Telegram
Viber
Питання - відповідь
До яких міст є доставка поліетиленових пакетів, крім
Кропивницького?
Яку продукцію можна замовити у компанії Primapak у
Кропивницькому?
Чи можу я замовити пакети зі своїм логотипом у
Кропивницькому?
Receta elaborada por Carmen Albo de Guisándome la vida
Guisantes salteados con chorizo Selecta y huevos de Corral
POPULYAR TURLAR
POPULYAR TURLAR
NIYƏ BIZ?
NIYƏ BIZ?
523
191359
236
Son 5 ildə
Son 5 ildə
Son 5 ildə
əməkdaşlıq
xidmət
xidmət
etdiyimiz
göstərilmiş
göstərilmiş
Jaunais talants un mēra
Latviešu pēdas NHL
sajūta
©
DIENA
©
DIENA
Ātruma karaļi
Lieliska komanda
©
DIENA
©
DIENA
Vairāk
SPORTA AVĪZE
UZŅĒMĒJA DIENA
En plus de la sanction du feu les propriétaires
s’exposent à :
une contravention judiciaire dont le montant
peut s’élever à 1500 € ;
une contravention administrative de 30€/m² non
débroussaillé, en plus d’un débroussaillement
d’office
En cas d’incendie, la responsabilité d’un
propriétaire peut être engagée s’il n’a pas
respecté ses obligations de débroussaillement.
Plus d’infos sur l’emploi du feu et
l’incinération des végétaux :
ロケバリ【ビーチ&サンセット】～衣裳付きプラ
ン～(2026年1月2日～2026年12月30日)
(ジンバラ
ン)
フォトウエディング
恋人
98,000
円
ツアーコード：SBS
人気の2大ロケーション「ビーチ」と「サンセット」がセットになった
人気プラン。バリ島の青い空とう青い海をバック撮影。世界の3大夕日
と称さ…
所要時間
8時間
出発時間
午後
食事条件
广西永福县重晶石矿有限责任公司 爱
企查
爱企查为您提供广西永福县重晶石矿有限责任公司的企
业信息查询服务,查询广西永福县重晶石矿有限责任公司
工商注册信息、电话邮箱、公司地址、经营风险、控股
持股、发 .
:::
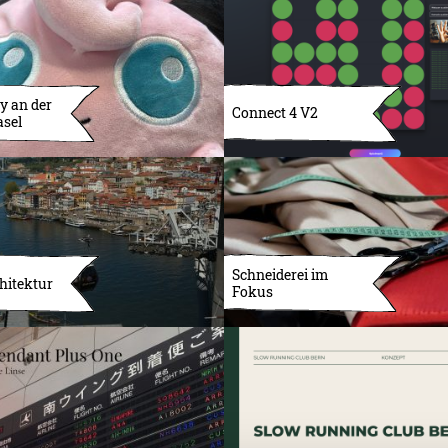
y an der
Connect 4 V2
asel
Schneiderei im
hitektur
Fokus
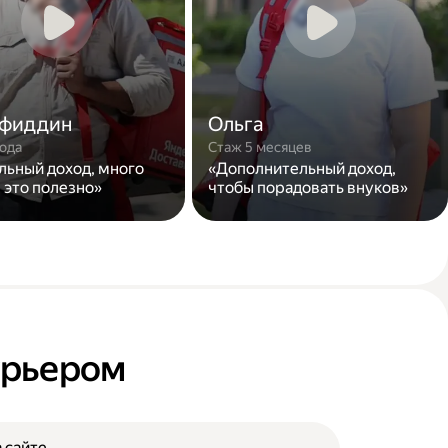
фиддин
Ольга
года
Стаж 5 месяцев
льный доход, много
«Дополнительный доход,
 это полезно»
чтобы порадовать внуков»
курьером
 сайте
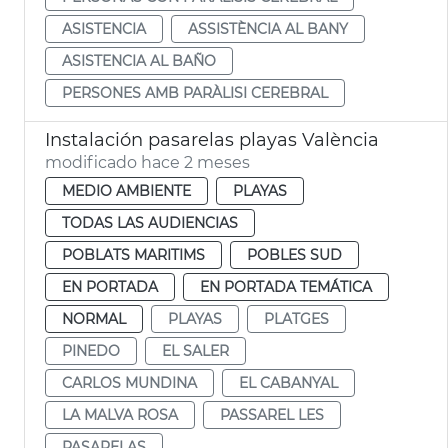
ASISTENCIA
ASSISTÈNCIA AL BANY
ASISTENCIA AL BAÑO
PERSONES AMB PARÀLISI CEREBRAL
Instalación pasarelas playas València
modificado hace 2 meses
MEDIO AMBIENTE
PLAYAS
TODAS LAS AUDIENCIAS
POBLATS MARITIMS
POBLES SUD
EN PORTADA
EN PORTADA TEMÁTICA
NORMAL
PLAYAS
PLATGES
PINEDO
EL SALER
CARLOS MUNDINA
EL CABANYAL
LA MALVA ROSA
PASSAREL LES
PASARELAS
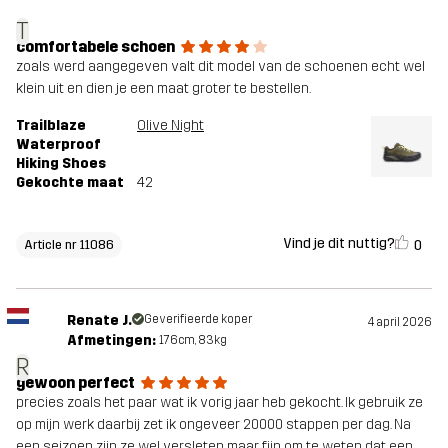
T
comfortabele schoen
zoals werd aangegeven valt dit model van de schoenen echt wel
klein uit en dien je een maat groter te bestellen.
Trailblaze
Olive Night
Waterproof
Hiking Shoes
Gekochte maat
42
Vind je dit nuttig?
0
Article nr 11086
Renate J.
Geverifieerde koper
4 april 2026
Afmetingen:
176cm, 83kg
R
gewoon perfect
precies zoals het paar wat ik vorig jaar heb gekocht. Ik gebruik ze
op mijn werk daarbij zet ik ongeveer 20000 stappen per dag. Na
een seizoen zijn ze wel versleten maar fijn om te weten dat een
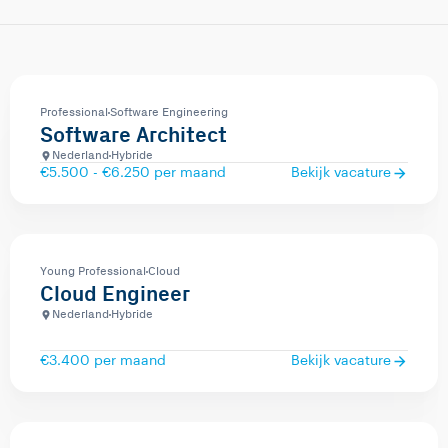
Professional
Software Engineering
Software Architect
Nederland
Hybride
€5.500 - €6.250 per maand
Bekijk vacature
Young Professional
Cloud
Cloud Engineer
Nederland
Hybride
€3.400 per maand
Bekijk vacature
:::
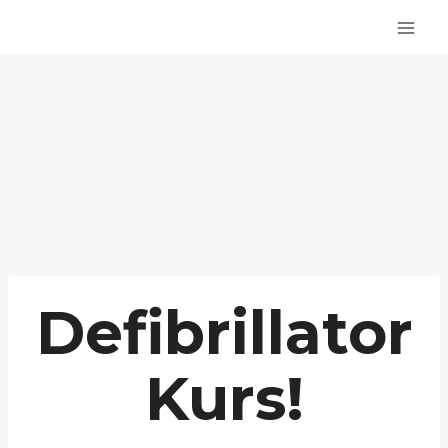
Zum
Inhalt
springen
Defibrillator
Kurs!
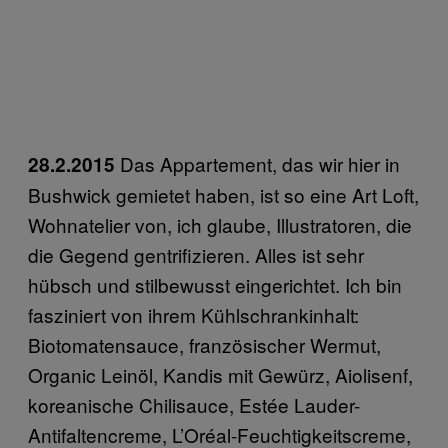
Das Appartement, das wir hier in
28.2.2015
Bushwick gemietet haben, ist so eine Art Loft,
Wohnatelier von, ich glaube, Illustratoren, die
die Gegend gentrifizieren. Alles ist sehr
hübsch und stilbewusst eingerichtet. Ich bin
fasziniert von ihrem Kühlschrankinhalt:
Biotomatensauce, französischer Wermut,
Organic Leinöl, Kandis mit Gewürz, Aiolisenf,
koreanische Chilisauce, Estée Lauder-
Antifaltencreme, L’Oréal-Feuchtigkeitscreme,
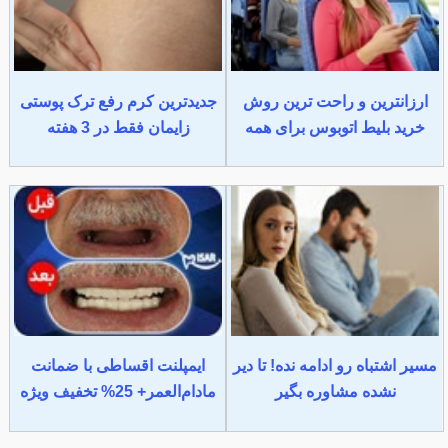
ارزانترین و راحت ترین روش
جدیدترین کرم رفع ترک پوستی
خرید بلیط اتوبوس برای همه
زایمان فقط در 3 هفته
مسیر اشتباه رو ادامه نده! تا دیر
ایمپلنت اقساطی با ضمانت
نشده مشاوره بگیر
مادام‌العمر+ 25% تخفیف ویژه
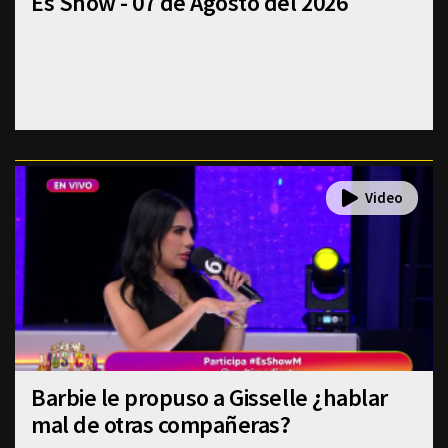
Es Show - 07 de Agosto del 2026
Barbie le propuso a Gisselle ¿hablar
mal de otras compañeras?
:::
### What the task asks
Output only the lines above from the line that holds "Bushwick gemietet haben, ist" through the line that holds "mal de otras compañeras?", both ends included, and exclude pictures.

### Answer to this exercise
Bushwick gemietet haben, ist so eine Art Loft,
Wohnatelier von, ich glaube, Illustratoren, die
die Gegend gentrifizieren. Alles ist sehr
hübsch und stilbewusst eingerichtet. Ich bin
fasziniert von ihrem Kühlschrankinhalt:
Biotomatensauce, französischer Wermut,
Organic Leinöl, Kandis mit Gewürz, Aiolisenf,
koreanische Chilisauce, Estée Lauder-
Antifaltencreme, L’Oréal-Feuchtigkeitscreme,
ارزانترین و راحت ترین روش
جدیدترین کرم رفع ترک پوستی
خرید بلیط اتوبوس برای همه
زایمان فقط در 3 هفته
مسیر اشتباه رو ادامه نده! تا دیر
ایمپلنت اقساطی با ضمانت
نشده مشاوره بگیر
مادام‌العمر+ 25% تخفیف ویژه
Es Show - 07 de Agosto del 2026
Barbie le propuso a Gisselle ¿hablar
mal de otras compañeras?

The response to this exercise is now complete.